Lasocki Arian, Gaillard Frank, Tacey Mark, Drummond Katharine, Stuckey Stephen
Department of Cancer Imaging, Peter MacCallum Cancer Centre, East Melbourne, Vic 3002, Australia; Monash Imaging, Monash Health, Clayton, Vic 3168, Australia.
Department of Radiology, The Royal Melbourne Hospital, Parkville, Vic 3052, Australia; Department of Radiology, The University of Melbourne, Parkville, Vic 3052, Australia.
J Clin Neurosci. 2016 Sep;31:92-8. doi: 10.1016/j.jocn.2016.02.022. Epub 2016 Jun 21.
Glioblastoma usually presents on imaging as a single peripherally enhancing lesion, but multiple enhancing lesions can occur, termed multifocal if there is a connection between enhancing lesions, or multicentric when no communication is demonstrated. We aim to determine the incidence and prognostic implications of multifocal and multicentric glioblastoma in the era of modern MRI, focusing on the added benefit of T2-weighted fluid-attenuated inversion recovery (FLAIR) imaging. Patients with a new diagnosis of glioblastoma were identified. Preoperative MRI were reviewed to determine whether more than one distinct enhancing lesion was present, and whether there was communication between lesions.
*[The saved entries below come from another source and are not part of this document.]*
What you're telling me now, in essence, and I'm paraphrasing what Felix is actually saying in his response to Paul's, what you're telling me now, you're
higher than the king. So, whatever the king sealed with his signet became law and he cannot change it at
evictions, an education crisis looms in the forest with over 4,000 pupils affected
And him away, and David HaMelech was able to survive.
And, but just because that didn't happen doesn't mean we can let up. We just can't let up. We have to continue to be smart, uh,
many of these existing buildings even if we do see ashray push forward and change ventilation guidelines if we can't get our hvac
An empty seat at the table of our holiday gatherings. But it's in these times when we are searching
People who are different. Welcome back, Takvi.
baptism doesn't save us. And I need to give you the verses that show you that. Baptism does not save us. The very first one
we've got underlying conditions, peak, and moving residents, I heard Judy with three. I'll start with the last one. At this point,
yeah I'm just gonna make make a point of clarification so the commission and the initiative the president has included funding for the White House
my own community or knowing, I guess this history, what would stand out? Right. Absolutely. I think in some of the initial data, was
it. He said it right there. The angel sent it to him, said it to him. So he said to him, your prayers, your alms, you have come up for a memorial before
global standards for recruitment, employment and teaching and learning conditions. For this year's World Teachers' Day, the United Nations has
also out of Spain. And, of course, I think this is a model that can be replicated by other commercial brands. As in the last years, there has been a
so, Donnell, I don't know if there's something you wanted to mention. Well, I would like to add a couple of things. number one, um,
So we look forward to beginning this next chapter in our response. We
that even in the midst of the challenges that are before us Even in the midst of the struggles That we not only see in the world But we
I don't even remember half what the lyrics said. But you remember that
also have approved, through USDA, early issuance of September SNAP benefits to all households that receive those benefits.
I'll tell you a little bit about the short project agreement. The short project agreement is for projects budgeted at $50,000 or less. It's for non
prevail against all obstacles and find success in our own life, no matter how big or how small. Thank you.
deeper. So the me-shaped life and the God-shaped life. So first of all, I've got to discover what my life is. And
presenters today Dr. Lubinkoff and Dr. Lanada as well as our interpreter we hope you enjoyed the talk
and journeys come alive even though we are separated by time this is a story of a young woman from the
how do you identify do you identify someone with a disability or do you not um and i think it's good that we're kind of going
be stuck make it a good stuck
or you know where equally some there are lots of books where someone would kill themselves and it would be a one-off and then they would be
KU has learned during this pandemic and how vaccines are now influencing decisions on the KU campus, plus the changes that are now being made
The findings were compared against survival data. More than one discrete contrast-enhancing lesion was present in 51 of the 151 patients (34%). Communication between lesions was identified in 47 of these, most commonly direct parenchymal spread (41 patients). The patients with multiple lesions had worse survival (median 176days, compared to 346days), but this difference was not statistically significant (p=0.253). These tumours more frequently involved deep structures (p<0.001) and the posterior fossa (p=0.045), both of which were associated with worse survival. The presence of multiple enhancing foci in glioblastoma is common, occurring in about one-third of patients, and the majority have multifocal disease. The FLAIR sequence is the crucial sequence for demonstrating a communication between lesions. The worse survival of these patients is, at least in large part related to more extensive tumour dissemination and more frequent involvement of key structures, rather than multiplicity per se.
胶质母细胞瘤在影像学上通常表现为单个周边强化病灶,但也可出现多个强化病灶。如果强化病灶之间存在连接,则称为多灶性;如果未显示病灶之间有连通,则称为多中心性。我们旨在确定现代MRI时代多灶性和多中心性胶质母细胞瘤的发病率及预后意义,重点关注T2加权液体衰减反转恢复(FLAIR)成像的附加益处。确定了新诊断为胶质母细胞瘤的患者。回顾术前MRI以确定是否存在不止一个明显的强化病灶,以及病灶之间是否有连通。将这些结果与生存数据进行比较。151例患者中有51例(34%)存在不止一个离散的对比增强病灶。其中47例病灶之间存在连通,最常见的是直接脑实质扩散(41例患者)。有多个病灶的患者生存情况较差(中位生存期176天,而单病灶患者为346天),但这种差异无统计学意义(p=0.253)。这些肿瘤更常累及深部结构(p<0.001)和后颅窝(p=0.045),而这两者均与较差的生存相关。胶质母细胞瘤中存在多个强化灶很常见,约三分之一的患者会出现,且大多数为多灶性疾病。FLAIR序列是显示病灶之间连通的关键序列。这些患者较差的生存情况至少在很大程度上与肿瘤更广泛的播散和关键结构更频繁的受累有关,而非单纯的病灶数量。